# Task objective:
If a line in the data holds the string "migrations", list it.
The records: Begin
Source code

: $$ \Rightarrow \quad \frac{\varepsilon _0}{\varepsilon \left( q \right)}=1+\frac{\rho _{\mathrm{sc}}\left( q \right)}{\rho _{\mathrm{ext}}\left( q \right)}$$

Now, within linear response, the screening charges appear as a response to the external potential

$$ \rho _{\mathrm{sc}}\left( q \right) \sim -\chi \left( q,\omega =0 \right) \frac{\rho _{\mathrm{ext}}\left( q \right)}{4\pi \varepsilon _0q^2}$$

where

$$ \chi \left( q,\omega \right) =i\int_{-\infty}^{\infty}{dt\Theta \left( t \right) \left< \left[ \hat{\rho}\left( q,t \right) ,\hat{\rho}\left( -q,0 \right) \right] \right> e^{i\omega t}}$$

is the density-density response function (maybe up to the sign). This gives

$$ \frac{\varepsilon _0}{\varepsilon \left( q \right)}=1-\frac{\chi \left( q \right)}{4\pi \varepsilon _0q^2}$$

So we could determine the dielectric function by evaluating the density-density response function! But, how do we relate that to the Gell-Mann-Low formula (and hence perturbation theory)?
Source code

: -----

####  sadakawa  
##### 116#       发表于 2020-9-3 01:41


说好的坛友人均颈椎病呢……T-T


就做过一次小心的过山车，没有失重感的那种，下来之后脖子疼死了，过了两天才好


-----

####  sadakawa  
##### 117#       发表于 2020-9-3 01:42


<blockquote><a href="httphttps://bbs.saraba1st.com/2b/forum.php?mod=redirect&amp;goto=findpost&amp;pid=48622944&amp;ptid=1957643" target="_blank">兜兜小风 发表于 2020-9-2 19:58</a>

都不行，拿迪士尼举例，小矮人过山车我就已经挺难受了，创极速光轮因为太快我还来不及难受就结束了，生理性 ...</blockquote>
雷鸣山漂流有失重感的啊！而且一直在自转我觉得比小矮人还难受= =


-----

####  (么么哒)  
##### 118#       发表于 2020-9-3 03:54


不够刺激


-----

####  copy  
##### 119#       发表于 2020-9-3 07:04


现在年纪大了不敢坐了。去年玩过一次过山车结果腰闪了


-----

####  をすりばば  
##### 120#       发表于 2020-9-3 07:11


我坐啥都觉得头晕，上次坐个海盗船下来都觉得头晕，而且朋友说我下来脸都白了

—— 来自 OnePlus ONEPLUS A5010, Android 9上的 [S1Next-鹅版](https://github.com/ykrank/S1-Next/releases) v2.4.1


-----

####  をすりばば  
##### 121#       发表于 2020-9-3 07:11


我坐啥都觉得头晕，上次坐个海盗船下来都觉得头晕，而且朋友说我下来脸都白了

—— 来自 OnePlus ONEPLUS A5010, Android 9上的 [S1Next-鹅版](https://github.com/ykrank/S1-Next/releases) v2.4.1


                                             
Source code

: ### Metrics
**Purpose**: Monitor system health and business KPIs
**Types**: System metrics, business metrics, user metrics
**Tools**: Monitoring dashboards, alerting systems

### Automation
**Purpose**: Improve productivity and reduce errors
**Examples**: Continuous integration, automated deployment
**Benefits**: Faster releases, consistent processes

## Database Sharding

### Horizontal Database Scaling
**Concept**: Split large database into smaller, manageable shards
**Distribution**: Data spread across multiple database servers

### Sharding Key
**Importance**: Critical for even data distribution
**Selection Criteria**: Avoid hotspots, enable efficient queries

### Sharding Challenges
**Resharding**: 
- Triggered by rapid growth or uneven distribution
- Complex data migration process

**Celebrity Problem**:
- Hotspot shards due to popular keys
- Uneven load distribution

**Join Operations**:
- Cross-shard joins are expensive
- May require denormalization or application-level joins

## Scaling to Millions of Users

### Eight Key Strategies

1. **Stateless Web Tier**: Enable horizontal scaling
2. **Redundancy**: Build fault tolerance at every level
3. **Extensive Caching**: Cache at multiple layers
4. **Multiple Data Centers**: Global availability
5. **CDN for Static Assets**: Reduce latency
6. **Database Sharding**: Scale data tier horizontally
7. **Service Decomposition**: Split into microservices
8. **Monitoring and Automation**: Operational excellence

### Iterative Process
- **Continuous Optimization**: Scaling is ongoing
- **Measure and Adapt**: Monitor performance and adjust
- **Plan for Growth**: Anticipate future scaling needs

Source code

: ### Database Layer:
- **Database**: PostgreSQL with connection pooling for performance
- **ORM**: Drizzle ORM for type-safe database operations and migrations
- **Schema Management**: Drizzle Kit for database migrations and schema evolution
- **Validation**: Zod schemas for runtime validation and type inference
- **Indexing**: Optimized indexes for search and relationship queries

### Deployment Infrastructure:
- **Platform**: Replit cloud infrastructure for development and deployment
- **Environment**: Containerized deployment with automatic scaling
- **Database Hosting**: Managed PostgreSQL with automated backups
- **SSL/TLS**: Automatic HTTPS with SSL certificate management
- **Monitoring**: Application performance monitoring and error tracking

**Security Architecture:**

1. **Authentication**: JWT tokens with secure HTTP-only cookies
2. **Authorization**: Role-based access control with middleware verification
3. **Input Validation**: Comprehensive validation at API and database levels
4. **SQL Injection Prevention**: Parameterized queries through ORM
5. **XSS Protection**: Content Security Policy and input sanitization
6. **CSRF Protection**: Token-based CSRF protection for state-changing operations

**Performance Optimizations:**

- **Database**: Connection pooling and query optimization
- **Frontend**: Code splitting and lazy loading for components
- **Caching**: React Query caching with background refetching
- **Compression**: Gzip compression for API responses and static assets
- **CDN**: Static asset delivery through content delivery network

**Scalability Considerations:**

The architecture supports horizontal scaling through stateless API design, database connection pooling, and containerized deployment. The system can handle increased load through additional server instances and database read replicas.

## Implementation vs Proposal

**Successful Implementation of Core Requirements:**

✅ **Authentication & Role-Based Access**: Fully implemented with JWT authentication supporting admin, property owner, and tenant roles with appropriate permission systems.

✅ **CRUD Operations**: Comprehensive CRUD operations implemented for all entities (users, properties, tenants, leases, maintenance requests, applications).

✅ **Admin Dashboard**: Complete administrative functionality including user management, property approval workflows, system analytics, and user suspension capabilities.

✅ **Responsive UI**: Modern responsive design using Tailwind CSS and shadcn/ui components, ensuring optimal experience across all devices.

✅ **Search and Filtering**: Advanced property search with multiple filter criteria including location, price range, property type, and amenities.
The records: End
# Solution to this exercise:
- **ORM**: Drizzle ORM for type-safe database operations and migrations
- **Schema Management**: Drizzle Kit for database migrations and schema evolution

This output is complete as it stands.